Il risultato però è interlocutorio. Ovviamente l’esecuzione musicale è di altissimo profilo, visto che la Iván Fischer Opera Company che sta in buca è diretta emanazione di quella meravigliosa macchina sonora che è la Budapest Festival Orchestra, con gli opportuni aggiustamenti d’organico e l’aggiunta delle linee necessarie al basso continuo. Fischer concerta da padreterno, lascia sgorgare ogni gesto musicale così che sia propedeutico alla scena, ne accompagna i tempi, eppure l’ottima esecuzione fatica a scavallare nella grande interpretazione. Forse a causa dell’impostazione di una messa in scena talmente lineare da sfiorare l’ingenuità, il cui difetto non è la semplicità ma la semplificazione, forse perché il cast, benché complessivamente discreto, manca di grandi personalità.
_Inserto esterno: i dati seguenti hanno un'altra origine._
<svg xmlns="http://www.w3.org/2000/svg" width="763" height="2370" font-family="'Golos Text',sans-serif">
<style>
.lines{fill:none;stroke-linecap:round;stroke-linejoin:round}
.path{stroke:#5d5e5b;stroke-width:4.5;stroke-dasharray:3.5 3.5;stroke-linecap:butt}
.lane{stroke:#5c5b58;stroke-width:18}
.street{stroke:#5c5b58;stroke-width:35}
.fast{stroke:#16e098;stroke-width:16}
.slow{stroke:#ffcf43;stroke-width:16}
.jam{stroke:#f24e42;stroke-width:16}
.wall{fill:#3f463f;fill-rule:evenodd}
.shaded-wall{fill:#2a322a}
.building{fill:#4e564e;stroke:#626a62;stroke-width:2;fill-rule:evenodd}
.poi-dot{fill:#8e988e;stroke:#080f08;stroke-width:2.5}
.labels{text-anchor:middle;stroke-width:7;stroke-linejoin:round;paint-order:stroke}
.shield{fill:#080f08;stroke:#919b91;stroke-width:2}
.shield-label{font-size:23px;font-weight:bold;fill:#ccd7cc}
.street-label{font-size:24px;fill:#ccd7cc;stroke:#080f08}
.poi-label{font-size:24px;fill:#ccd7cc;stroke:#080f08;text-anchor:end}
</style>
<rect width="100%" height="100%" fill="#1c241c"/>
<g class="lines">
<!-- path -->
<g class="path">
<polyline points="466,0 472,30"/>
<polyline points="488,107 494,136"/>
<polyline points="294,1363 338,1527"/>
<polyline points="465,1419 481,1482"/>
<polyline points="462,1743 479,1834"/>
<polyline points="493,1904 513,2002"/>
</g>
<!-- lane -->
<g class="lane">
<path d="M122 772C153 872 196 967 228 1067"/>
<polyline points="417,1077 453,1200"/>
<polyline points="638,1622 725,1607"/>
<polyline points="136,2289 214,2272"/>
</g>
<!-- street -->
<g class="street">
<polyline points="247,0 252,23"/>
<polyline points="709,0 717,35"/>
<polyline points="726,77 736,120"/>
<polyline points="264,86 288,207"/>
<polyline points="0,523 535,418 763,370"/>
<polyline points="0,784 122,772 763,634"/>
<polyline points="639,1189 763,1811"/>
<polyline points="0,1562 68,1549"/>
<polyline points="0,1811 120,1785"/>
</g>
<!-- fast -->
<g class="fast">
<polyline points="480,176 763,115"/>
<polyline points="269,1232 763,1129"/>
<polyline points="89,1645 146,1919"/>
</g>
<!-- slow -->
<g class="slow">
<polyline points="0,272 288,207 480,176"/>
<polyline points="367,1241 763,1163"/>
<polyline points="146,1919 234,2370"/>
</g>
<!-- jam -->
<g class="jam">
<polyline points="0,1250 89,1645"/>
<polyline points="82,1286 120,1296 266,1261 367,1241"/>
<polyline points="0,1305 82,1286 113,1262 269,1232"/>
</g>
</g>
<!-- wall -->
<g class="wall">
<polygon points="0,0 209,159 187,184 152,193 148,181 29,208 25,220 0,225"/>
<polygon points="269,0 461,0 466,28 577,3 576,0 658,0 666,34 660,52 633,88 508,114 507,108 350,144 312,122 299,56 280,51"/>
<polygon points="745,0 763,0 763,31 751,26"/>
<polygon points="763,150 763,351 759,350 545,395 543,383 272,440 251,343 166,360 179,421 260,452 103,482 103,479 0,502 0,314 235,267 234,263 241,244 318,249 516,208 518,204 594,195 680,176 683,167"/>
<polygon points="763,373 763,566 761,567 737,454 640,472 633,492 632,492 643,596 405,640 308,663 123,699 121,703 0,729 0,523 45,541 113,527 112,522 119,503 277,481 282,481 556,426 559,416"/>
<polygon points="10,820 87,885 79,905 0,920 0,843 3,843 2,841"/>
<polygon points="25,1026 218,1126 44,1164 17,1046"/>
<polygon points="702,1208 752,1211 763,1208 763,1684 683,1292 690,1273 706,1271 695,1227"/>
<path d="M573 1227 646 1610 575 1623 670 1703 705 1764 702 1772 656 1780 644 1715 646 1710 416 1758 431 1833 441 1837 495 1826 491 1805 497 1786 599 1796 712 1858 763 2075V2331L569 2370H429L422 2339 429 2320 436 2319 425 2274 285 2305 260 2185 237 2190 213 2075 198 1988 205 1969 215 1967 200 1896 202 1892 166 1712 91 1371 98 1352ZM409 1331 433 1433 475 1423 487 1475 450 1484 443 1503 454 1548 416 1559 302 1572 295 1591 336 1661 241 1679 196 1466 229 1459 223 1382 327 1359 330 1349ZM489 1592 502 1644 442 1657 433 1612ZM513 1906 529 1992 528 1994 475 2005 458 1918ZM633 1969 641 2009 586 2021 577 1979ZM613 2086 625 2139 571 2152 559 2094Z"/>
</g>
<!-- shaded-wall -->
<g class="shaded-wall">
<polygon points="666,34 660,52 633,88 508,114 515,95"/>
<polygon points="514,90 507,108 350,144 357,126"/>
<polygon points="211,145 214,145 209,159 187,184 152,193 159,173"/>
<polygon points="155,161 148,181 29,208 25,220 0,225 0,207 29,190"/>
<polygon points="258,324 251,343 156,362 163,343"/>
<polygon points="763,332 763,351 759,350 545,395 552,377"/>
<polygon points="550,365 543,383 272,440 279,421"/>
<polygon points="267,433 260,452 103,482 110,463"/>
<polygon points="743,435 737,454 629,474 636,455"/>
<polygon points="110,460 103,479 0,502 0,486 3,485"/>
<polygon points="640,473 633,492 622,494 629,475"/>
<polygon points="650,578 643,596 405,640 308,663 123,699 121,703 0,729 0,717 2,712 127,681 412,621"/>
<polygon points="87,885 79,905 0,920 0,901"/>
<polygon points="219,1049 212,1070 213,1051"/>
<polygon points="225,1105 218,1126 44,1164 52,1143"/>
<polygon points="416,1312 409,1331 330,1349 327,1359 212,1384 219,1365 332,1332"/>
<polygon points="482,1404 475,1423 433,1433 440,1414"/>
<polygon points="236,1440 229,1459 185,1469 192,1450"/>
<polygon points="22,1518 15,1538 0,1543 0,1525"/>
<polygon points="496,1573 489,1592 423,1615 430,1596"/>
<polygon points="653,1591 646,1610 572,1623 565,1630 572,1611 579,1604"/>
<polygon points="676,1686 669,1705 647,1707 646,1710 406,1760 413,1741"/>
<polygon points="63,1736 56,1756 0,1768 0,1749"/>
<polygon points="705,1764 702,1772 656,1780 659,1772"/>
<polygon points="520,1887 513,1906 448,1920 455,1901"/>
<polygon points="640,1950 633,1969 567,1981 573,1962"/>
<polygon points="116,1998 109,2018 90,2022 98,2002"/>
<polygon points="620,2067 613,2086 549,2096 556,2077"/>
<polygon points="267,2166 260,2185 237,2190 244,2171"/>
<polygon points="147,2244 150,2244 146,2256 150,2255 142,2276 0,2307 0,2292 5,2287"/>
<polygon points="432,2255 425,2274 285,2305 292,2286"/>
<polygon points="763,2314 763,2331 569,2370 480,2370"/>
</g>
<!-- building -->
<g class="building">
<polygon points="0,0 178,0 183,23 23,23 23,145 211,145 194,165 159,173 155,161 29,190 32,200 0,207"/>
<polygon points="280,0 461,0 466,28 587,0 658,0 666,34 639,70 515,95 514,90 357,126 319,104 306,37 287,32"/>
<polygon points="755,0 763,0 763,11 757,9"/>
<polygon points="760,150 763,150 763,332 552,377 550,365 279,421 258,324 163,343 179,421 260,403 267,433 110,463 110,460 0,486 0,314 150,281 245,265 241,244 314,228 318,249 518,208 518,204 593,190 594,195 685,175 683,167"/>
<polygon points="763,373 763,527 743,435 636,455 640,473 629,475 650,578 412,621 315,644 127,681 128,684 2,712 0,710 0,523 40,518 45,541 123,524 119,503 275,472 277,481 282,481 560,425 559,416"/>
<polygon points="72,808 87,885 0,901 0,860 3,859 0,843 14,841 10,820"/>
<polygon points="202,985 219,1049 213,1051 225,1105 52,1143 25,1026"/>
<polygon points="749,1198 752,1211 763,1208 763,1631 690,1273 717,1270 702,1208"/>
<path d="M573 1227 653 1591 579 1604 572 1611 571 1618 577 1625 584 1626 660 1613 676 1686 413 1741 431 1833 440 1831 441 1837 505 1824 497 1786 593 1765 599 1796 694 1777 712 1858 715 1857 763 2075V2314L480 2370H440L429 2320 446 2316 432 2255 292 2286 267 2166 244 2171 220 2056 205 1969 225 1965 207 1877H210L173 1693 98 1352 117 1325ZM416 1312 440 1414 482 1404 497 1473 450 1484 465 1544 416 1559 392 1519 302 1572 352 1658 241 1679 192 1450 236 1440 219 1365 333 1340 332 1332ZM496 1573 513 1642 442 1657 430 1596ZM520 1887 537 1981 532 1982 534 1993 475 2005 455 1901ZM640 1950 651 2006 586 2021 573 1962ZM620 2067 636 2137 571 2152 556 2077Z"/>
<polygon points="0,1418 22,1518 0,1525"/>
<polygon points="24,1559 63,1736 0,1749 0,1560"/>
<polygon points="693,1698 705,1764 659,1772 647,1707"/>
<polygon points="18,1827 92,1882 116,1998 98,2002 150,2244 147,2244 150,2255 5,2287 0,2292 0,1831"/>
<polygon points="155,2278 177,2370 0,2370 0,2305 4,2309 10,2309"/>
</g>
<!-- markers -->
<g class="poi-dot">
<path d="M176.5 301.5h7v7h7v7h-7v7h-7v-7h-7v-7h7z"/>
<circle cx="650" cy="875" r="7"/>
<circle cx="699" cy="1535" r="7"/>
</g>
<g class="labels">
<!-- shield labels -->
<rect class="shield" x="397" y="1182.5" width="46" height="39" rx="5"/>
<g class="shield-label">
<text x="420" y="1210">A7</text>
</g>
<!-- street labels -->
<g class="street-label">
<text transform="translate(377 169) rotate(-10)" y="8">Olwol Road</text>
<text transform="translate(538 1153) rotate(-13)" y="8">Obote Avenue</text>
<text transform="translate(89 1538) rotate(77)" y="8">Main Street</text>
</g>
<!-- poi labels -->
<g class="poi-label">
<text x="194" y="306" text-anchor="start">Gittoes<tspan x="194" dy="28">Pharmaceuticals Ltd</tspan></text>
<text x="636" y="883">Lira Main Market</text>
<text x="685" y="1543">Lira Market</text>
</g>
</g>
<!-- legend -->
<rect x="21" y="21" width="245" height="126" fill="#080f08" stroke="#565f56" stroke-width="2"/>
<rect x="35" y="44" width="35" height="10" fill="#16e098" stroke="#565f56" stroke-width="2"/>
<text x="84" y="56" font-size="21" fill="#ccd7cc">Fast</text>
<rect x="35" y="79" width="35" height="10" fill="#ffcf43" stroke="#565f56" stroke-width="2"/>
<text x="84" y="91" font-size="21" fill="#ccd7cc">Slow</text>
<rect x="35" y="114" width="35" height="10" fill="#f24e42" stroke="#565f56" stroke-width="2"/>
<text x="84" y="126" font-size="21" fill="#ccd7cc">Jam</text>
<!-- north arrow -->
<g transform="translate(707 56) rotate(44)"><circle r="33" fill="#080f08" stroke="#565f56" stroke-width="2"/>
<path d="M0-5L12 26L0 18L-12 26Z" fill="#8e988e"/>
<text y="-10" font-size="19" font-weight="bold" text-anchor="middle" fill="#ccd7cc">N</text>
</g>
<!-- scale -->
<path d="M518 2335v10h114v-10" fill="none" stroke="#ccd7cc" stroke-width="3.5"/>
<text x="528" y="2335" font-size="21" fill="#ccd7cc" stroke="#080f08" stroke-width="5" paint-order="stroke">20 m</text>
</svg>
Chi potrebbe diventarlo nel futuro prossimo è Emőke Baráth, che si fa carico delle parti di Euridice e della Musica con tutta la sensibilità nel porgere necessaria. Valerio Contaldo è un Orfeo sciaguratamente agghindato da hippie, ma musicalmente ineccepibile e ben cesellato nell’espressività.
Buona la Messaggera di Luciana Mancini, ancorché forzosamente teatrale, in crescendo il controtenore Michal Czerniawski che è prima un pastore e poi Speranza. Gli altri sono valevoli, come pure corpo di ballo.
Chi sta invece al di sopra di ogni lode è il coro preparato da Soma Dinyés.